Meine Worte durchschnitten die Stille zwischen uns. Ich spürte, wie Jake sich versteifte und langsam seine Arme sinken ließ. Mir war klar, dass ich damit einen wunden Punkt bei ihm traf, doch ich musste es einfach aussprechen. Viel zu lange hatte ich meine Gedanken und Gefühle mit mir herumgeschleppt und niemanden, bis auf Lilly wissen lassen, was wirklich in mir vorging. Ich wollte Jake damit keine Vorwürfe machen, doch es war etwas, worüber wir dringend sprechen mussten.
Ich hob meinen Kopf von seiner Brust und sah ihn an. Der Blick in seinem Gesicht ging mir durch Mark und Bein, er sah aus, als hätte ich ihn geohrfeigt.
"Y/N.. wie konntest du nur glauben, ich hätte dich verlassen? Das hätte ich dir niemals angetan, schon gar nicht, nachdem ich dir gesagt habe, dass ich dich liebe und erst recht nicht, nachdem du mir gesagt hast, dass du dasselbe empfindest", während er das sagte, nahm er mein Gesicht in seine Hände und wischte mit seinem Daumen eine einzelne Träne fort, welche mir über die Wange lief. "Ich habe dir versprochen, dass wir eine Lösung finden werden, um zusammen sein zu können und dieses Versprechen gilt noch immer". Er sah mich durchdringend an, sein Gesicht nur noch wenige Zentimeter von meinem entfernt. "Vorausgesetzt, du möchtest noch immer mit mir zusammen sein..", beendete er seinen Satz zögernd und ich konnte seine Angst vor einer Zurückweisung förmlich spüren.
"Jake..", flüsterte ich seinen Namen und versuchte die richtigen Worte zu finden. Das war eine Frage, die für mich zu keinem einzigen Zeitpunkt zur Debatte gestanden hatte. So verletzt und wütend ich auch gewesen war, mir war absolut klar gewesen, dass ich ihn sofort wieder in mein Leben lassen würde, sollte er jemals zurückkehren. Dieser Zeitpunkt war nun gekommen und es stand außer Frage, ob ich mir noch immer eine Zukunft mit ihm wünschte. Das war alles, was ich jemals wollte und meine Gefühle für ihn hatten sich kein bisschen verändert, wenn überhaupt, waren sie bloß noch stärker geworden.
"Natürlich möchte ich mit dir zusammen sein", gab ich schließlich zu. Jake schien sich augenblicklich zu entspannen und ließ seufzend seine Stirn gegen meine sinken. In diesem Moment wurde mir klar, dass er mindestens genauso große Angst gehabt haben musste, mich zu verlieren, wie ich gefürchtet hatte, ihn für immer verloren zu haben.
Ich spürte Jakes Atmen auf meinem Gesicht und er war mir so nahe, dass unsere Nasenspitzen sich beinahe berührten. Ihm so nahe zu sein, brachte mich fast um den Verstand. Es machte mich nervös und gleichzeitig fühlte es sich so vertraut an. Das Ganze war doch völlig verrückt, immerhin wussten wir beide, was wir für einander empfanden. Ich wusste, wer Jake war, hatte das Gefühl, ihn schon seit Ewigkeiten zu kennen und doch war er nüchtern betrachtet quasi ein Fremder. Es gab so Vieles, dass wir noch nicht über einander wussten. Wir mussten uns noch auf so vielen Ebenen kennenlernen.

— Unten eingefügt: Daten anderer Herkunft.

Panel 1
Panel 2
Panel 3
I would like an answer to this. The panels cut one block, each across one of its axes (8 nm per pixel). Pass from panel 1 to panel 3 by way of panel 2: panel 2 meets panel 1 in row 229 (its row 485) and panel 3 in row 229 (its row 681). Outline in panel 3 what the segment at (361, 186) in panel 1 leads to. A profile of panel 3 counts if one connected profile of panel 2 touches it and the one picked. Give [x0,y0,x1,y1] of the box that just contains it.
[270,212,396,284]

"Y/N?", durchbrach Jake meinen inneren Monolog. "Mhm?".
"Ich kann dich grübeln hören", seine Stimme war leise und rau. Das brachte mich zum schmunzeln, denn wie aufs Stichwort, bewies Jake mir, dass er mich eben doch kannte.

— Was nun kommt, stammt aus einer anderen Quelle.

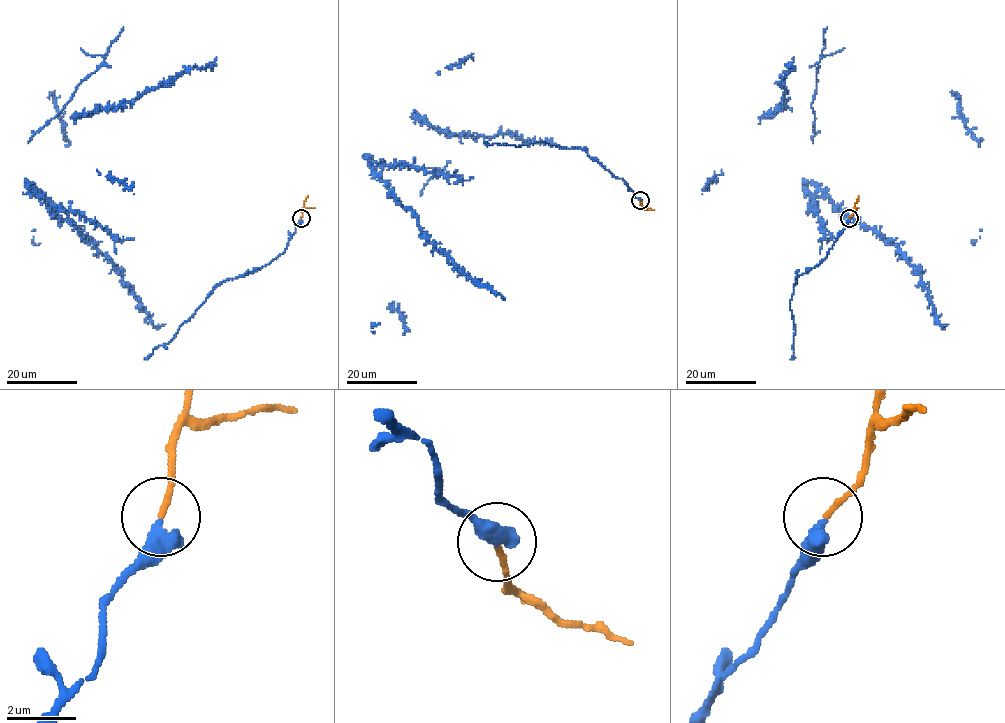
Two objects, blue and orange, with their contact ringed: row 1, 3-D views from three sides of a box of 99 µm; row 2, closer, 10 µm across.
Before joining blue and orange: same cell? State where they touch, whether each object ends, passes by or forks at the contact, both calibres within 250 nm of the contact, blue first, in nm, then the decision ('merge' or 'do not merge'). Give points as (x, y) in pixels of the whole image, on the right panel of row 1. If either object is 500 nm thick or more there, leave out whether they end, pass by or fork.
place (849, 218); blue ends; orange ends; calibres 440 and 150 nm; do not merge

Sein Mund kam meinem immer näher und ich hielt den Atem an. Die Luft zwischen uns schien zu vibrieren, so elektrisierend war unsere Anspannung.
Dann endlich küsste er mich. Seine Lippen, warm und weich, schmiegten sich perfekt an meine, als wären sie nie für etwas anderes bestimmt gewesen. Überwältigt von den Gefühlen, die dieser Kuss in mir auslöste, schlang ich meine Arme um seinen Hals und zog ihn noch näher an mich, sofern das überhaupt möglich war. Erst als wir schließlich nach Luft rangen, lösten wir uns von einander.

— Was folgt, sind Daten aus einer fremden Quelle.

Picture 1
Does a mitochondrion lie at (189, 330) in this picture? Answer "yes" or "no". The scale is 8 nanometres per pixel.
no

Jake strich mir eine Strähne meiner Haare hinters Ohr und beugte sich vor, um mich erneut zu küssen.
"Es gibt einiges worüber wir sprechen sollten", platze es leise aus mir heraus, kurz bevor sich unsere Lippen erneut berührten. Am Liebsten hätte ich mich selbst dafür geohrfeigt, dass ich diesen Moment zerstörte, anstatt ihn einfach zu genießen, doch ich konnte einfach nicht vergessen, was geschehen war und wie sollte ich es überleben, mich derart auf Jake einzulassen, wenn er morgen vielleicht bereits wieder fort war? Ich brauchte Antworten und die würde nur Jake mir geben können.
Er seufzte, schloss die Augen und nickte, als hätte er bereits damit gerechnet, dass ich mich mit seiner Erklärung nicht zufrieden geben würde.
"Das hier kann nur funktionieren, wenn du ehrlich zu mir bist, Jake. Ich muss wissen, dass du morgen nicht wieder verschwunden sein wirst, sonst verliere ich wirklich noch den Verstand". Damit wollte ich ihm weder ein Ultimatum stellen, noch ihm etwas vorwerfen, ich wollte lediglich meine eigenen Grenzen abstecken. So sehr ich ihn auch liebte, ich war mir sicher, dass ich es nicht noch einmal schaffen würde, mit dieser Ungewissheit zu leben und mich monatelang zu fragen, ob es das nun endgültig war oder ob er doch plötzlich wieder vor mir stehen würde. Das würde mich und alles was zwischen uns war zerstören.
"Du weißt, dass ich dir das nicht versprechen kann". Er wich meinem Blick aus, während er das sagte.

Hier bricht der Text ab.